Güncelleme Tarihi:
Ford dünyasında ‘Lead plant’ olarak tabir edilen ve belli projelere liderlik eden fabrikalar olduğunu anlatan Ford Otosan Genel Müdürü Haydar Yenigün, “İlk önce Cargo için bu hizmeti Brezilya’da vermeye başladık. Daha sonra yeni Transit Connect için İspanya ile devam ettik. Şimdi sırada ABD var. Biz onay vermeden transit üretimi başlamaz” dedi. Bu görevin eskiden Transit için Southampton fabrikasında olduğunu anımsatan Yenigün, “Ancak o fabrika kapanınca görev bize geçti. Biz onay vermeden hafif ticaride hiç bir üretim başlamıyor. Tekstil üretimindeki son ütücü ya da overlokçu gibiyiz” dedi. Yenigün sistemin nasıl çalıştığını şöyle anlattı:
ÜRETİMDEN SONRA DA TAKİPTE
“Yurtdışına gönderdiğimiz mühendislik için, o fabrikalarla belirli sözleşmeler imzalanıyor. Buna göre farklı ülkelerde üretilen ve araçta kullanılacak parçaların geliştirilmesi için mühendislerimiz çalışıyor. Daha sonra bu parçalar bir araya getirilirken, parçalar arasında herhangi bir uyuşmazlık olması halinde yine bizim mühendislerimiz müdahale ediyor. Sorunlar ortadan kaldırılıp ilk üretim başladıktan sonra da çalışanların görevi bitmiyor. Sözleşme uyarınca, gönderdiğimiz adamlar seri üretimden sonraki 90 gün boyunca da orada durmak zorunda.”

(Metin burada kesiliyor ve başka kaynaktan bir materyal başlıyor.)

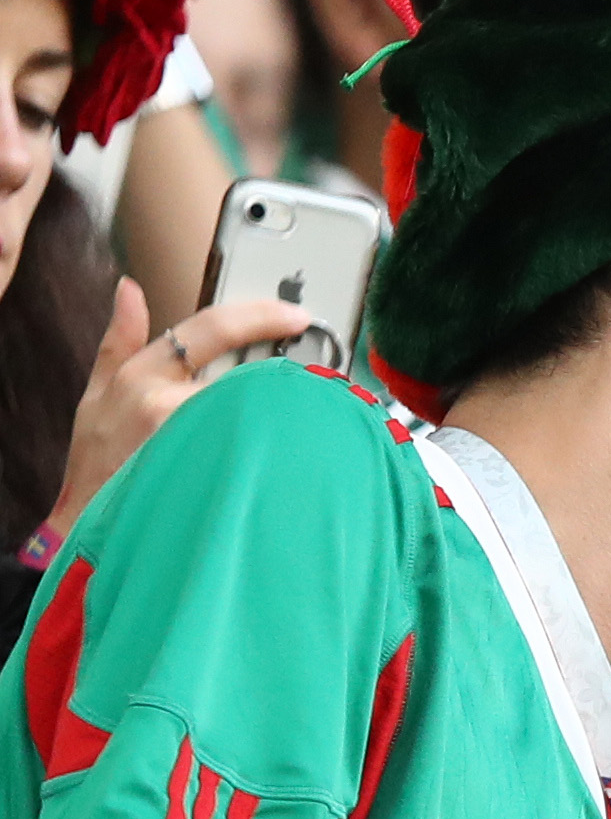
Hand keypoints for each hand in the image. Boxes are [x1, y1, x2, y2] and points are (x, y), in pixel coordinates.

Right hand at [54, 285, 308, 533]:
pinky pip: (259, 455)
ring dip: (285, 420)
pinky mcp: (212, 479)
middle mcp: (166, 406)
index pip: (209, 329)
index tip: (296, 316)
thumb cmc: (97, 465)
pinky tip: (290, 462)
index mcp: (140, 377)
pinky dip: (278, 452)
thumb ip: (119, 341)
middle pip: (249, 378)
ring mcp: (190, 443)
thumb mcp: (95, 394)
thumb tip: (130, 290)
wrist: (89, 529)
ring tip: (302, 430)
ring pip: (259, 416)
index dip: (257, 317)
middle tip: (313, 386)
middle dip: (282, 383)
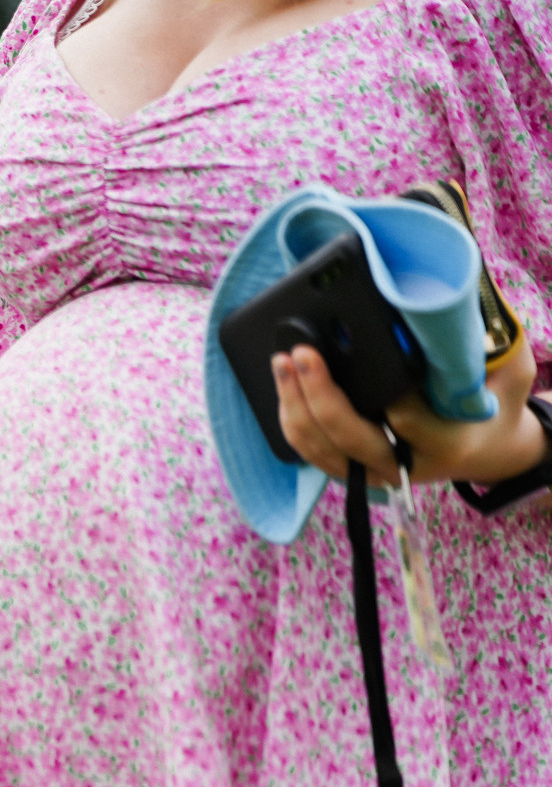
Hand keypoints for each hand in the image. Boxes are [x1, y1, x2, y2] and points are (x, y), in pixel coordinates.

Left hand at [273, 327, 546, 484]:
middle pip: (348, 436)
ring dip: (293, 403)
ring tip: (281, 361)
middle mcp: (404, 465)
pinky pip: (310, 449)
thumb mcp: (504, 372)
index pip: (405, 419)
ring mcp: (372, 472)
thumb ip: (474, 350)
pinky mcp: (349, 470)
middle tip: (301, 353)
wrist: (484, 447)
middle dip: (319, 394)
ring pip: (318, 446)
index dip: (385, 395)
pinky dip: (292, 416)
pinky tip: (284, 384)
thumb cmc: (493, 401)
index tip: (367, 359)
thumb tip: (434, 313)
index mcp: (448, 444)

Bu hizmet için Ford bünyesinde bir bütçe oluşturulduğunu ve gönderilen mühendislerin bütün masraflarının buradan karşılandığını anlatan Yenigün, “2011 yılında başladığımız mühendislik ihracatımızla 50 milyon dolar elde ederken 2012 yılında bu 100 milyon dolara yaklaştı” dedi. Öte yandan Tourneo Custom’u da, yeni küçük hafif ticari Courier ile birlikte ABD’ye göndermek için çalışmalarını sürdürdüklerini söyleyen Yenigün, “Tofaş da şimdi Doblo’yu göndermek için hazırlanıyor. Onlar da ciddi sorunlarla karşılaşacak çünkü ABD gerçekten çok zor bir pazar. Biz de Tofaş CEO’su Kamil Başaran ile bu konuda sürekli görüşüyoruz” diye konuştu.